Activity | Repeat, please, exactly the lines from the one that has "pinky mcp: (200, 239)" through the end of the records below, with pictures dropped.

(Pose landmark coordinates)
======
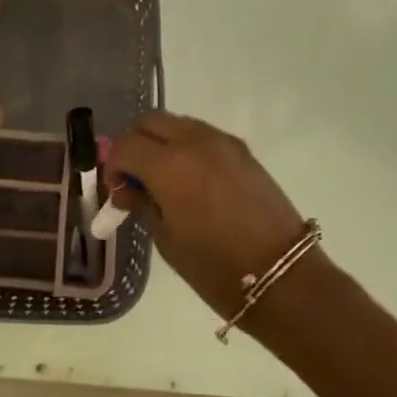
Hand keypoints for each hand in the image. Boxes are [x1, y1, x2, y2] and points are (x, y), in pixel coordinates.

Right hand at [105, 112, 311, 319]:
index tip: (117, 191)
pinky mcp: (241, 148)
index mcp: (169, 165)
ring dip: (160, 142)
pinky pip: (202, 134)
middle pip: (149, 121)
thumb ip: (142, 204)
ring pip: (176, 123)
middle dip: (134, 144)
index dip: (113, 166)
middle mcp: (194, 141)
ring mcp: (221, 140)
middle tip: (134, 178)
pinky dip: (186, 146)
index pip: (125, 145)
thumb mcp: (167, 240)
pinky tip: (192, 180)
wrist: (283, 275)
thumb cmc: (216, 267)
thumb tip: (127, 188)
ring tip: (163, 179)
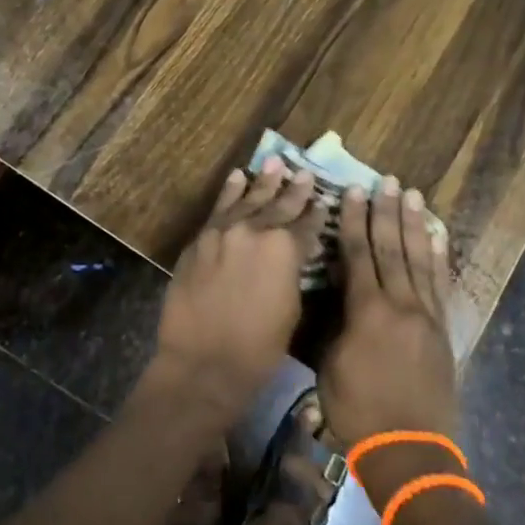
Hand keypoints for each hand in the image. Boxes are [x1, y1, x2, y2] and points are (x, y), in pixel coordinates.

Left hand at [151, 158, 322, 414]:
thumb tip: (293, 256)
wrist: (203, 362)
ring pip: (248, 200)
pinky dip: (229, 192)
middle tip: (304, 173)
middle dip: (294, 190)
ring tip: (274, 162)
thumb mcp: (291, 309)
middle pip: (279, 206)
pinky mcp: (200, 239)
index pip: (307, 225)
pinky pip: (218, 209)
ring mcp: (223, 231)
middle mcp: (255, 231)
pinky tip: (238, 177)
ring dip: (263, 182)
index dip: (316, 214)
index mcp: (285, 249)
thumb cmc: (258, 348)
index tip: (323, 200)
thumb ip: (293, 272)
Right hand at [319, 178, 459, 500]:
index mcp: (367, 311)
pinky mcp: (442, 330)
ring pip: (419, 259)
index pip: (358, 254)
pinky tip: (438, 237)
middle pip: (391, 248)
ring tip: (412, 195)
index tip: (353, 192)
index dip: (353, 221)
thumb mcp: (329, 366)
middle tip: (387, 180)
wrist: (410, 451)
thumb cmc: (358, 411)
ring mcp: (426, 316)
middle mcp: (400, 304)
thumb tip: (334, 292)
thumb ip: (333, 323)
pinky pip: (441, 285)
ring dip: (414, 225)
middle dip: (386, 212)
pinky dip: (439, 258)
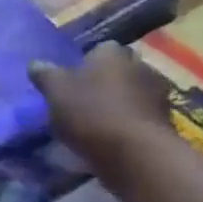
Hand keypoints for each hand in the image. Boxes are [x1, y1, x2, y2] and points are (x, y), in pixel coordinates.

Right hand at [29, 43, 171, 170]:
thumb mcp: (55, 91)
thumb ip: (45, 75)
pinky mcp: (166, 120)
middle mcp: (140, 65)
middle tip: (81, 98)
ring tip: (95, 120)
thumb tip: (36, 64)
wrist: (136, 152)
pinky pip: (139, 114)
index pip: (99, 49)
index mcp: (112, 53)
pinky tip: (111, 135)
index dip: (84, 63)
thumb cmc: (91, 112)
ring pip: (131, 92)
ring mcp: (158, 93)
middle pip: (118, 69)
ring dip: (118, 101)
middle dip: (103, 81)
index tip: (70, 79)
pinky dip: (127, 121)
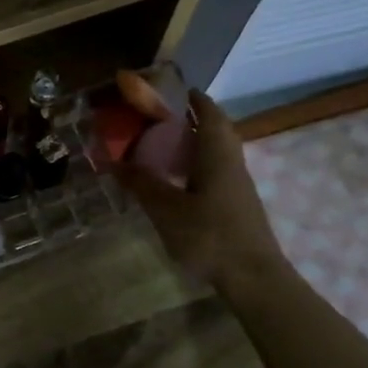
======
Task solution |
pinky mcp: (200, 239)
index pip: (307, 225)
pinky pip: (218, 209)
ring mcp: (223, 231)
middle mcp: (255, 231)
pinky tip: (238, 177)
ring dip: (263, 182)
index dip: (316, 214)
index mcp: (285, 249)
thumb cmc: (258, 348)
index tip: (323, 200)
thumb ip: (293, 272)
Right hand at [319, 178, 459, 500]:
index mcp: (367, 311)
pinky mcp: (442, 330)
ring pip: (419, 259)
index pip: (358, 254)
pinky tip: (438, 237)
middle pip: (391, 248)
ring tip: (412, 195)
index tip: (353, 192)
index dip: (353, 221)
thumb mcp: (329, 366)
middle tip: (387, 180)
wrist: (410, 451)
thumb cmc: (358, 411)
ring mcp: (426, 316)
middle mcp: (400, 304)
thumb tip: (334, 292)
thumb ip: (333, 323)
pinky pip: (441, 285)
ring dip: (414, 225)
middle dip: (386, 212)
pinky dip: (439, 258)
Hand keypoints for each hand in the image. Boxes are [x1, y1, x2, y2] and points are (x, y), in pixel coordinates.

Right hand at [29, 43, 171, 170]:
thumb mcp: (55, 91)
thumb ip: (45, 75)
pinky mcp: (166, 120)
middle mcp: (140, 65)
middle tip: (81, 98)
ring tip: (95, 120)
thumb tip: (36, 64)
wrist: (136, 152)
pinky pip: (139, 114)
index pip: (99, 49)
index mcp: (112, 53)
pinky tip: (111, 135)
index dip: (84, 63)
thumb cmc: (91, 112)
ring pip: (131, 92)
ring mcp: (158, 93)
middle pip: (118, 69)
ring dip: (118, 101)
middle dip: (103, 81)
index tip: (70, 79)
pinky dip: (127, 121)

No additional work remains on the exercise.